▶ **PROBLEM**
Copy every record exactly, and keep the pictures out.

(Data excerpts)
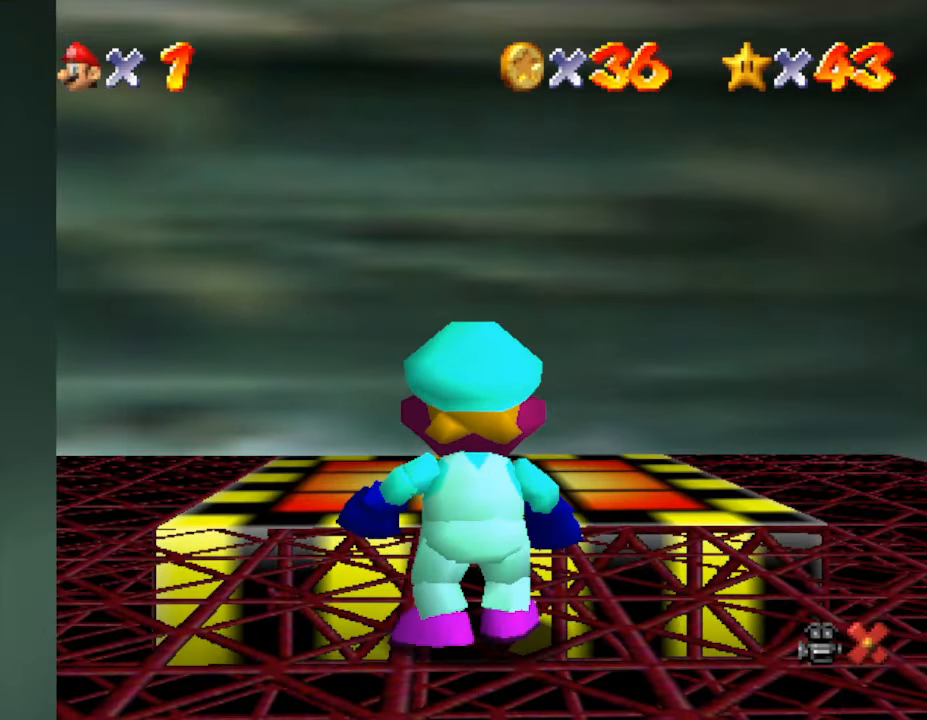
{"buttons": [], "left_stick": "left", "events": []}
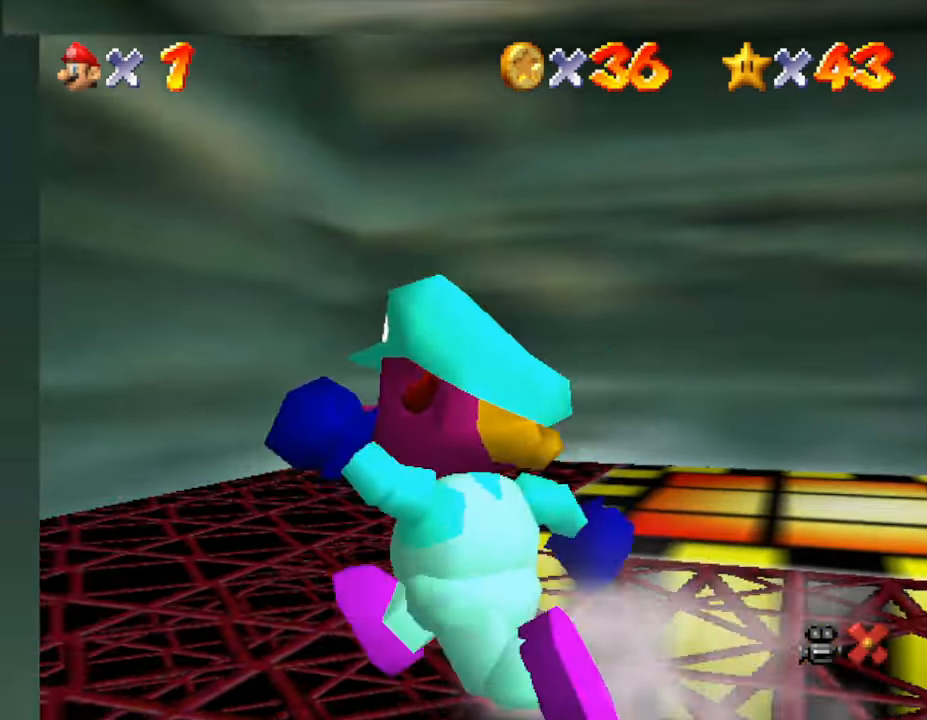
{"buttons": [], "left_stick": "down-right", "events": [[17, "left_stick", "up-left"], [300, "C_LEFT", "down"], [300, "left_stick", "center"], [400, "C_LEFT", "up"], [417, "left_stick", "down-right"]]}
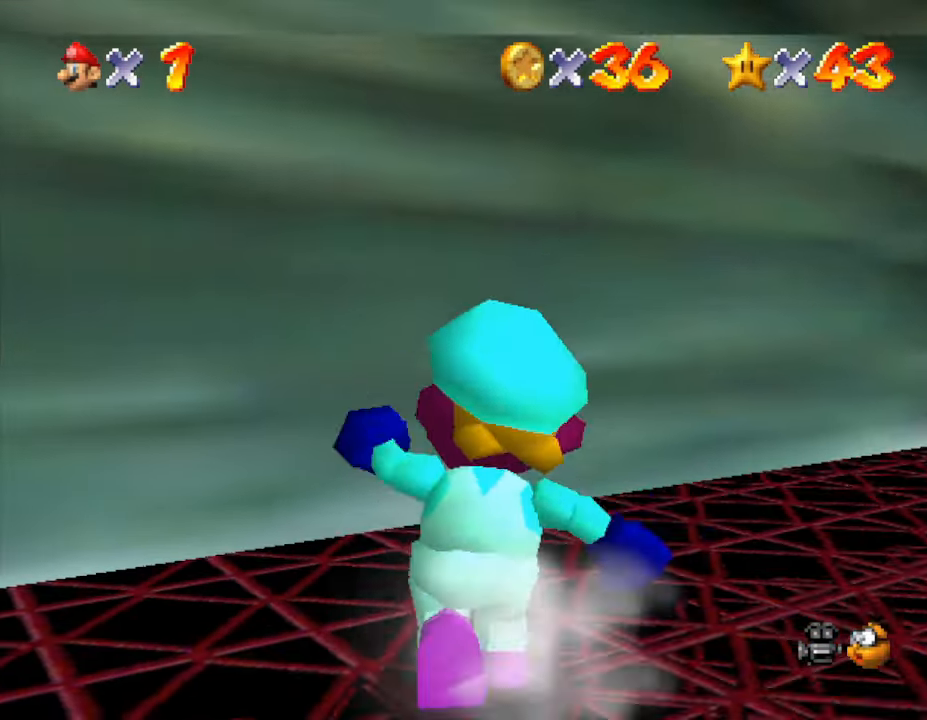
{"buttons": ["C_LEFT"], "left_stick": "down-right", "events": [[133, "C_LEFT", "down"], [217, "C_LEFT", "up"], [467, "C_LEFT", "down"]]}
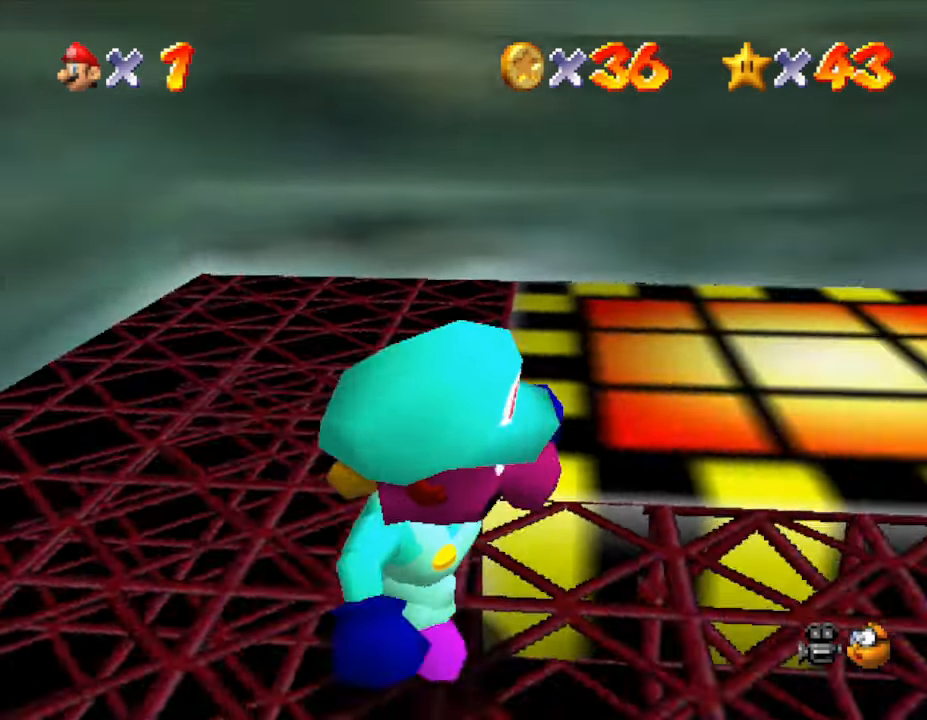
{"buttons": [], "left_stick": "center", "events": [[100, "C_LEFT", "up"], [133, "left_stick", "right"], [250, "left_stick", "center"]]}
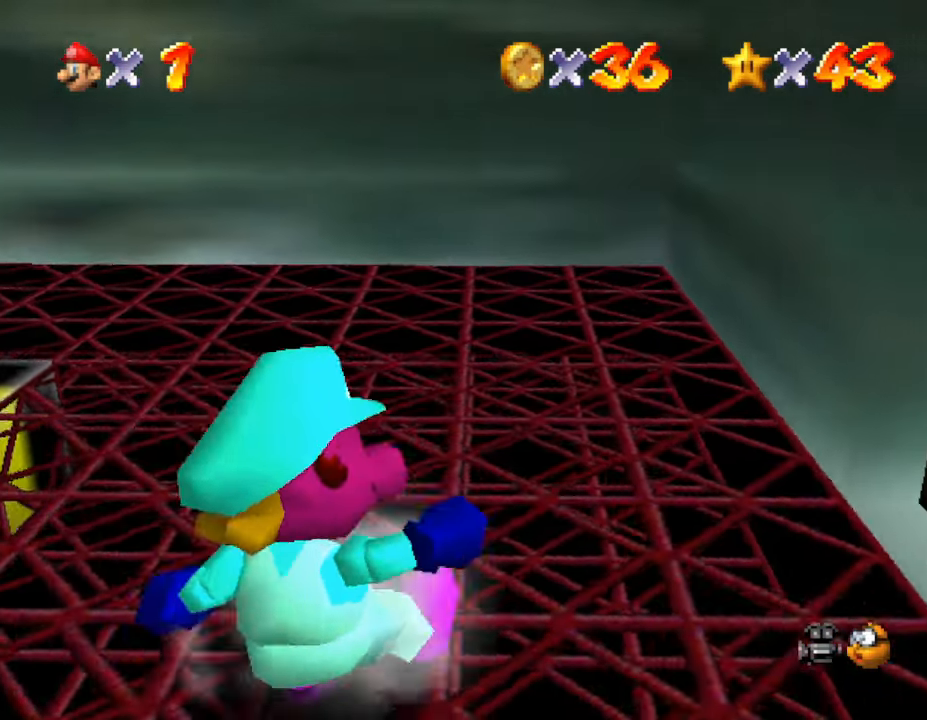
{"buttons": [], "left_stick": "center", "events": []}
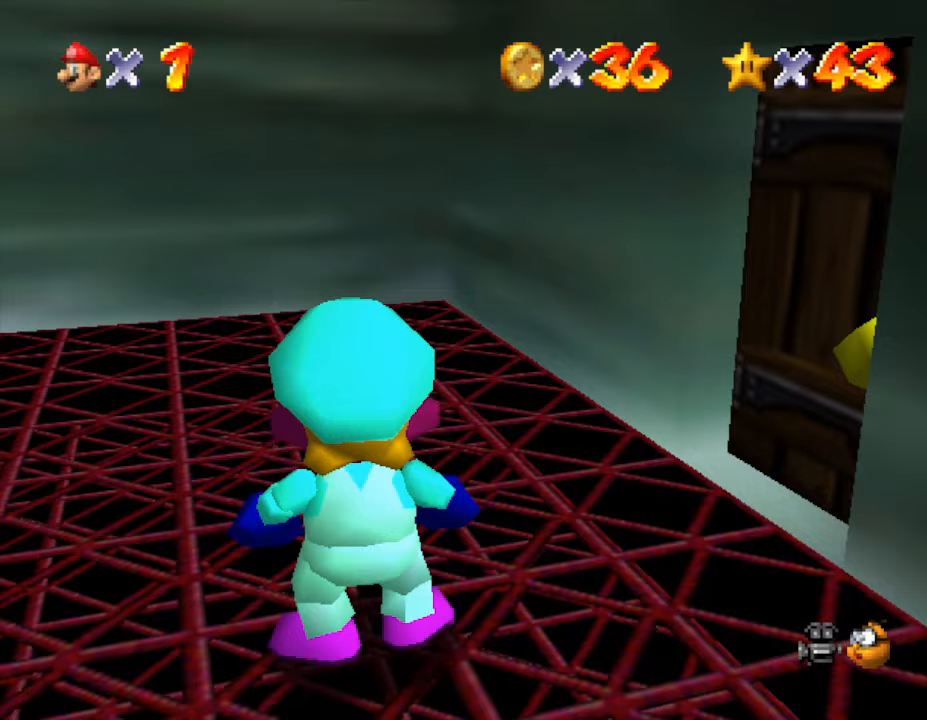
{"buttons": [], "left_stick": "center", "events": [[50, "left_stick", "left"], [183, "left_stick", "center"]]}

▶ **RESPONSE BELOW**
{"buttons": [], "left_stick": "left", "events": []}
{"buttons": [], "left_stick": "down-right", "events": [[17, "left_stick", "up-left"], [300, "C_LEFT", "down"], [300, "left_stick", "center"], [400, "C_LEFT", "up"], [417, "left_stick", "down-right"]]}
{"buttons": ["C_LEFT"], "left_stick": "down-right", "events": [[133, "C_LEFT", "down"], [217, "C_LEFT", "up"], [467, "C_LEFT", "down"]]}
{"buttons": [], "left_stick": "center", "events": [[100, "C_LEFT", "up"], [133, "left_stick", "right"], [250, "left_stick", "center"]]}
{"buttons": [], "left_stick": "center", "events": []}
{"buttons": [], "left_stick": "center", "events": [[50, "left_stick", "left"], [183, "left_stick", "center"]]}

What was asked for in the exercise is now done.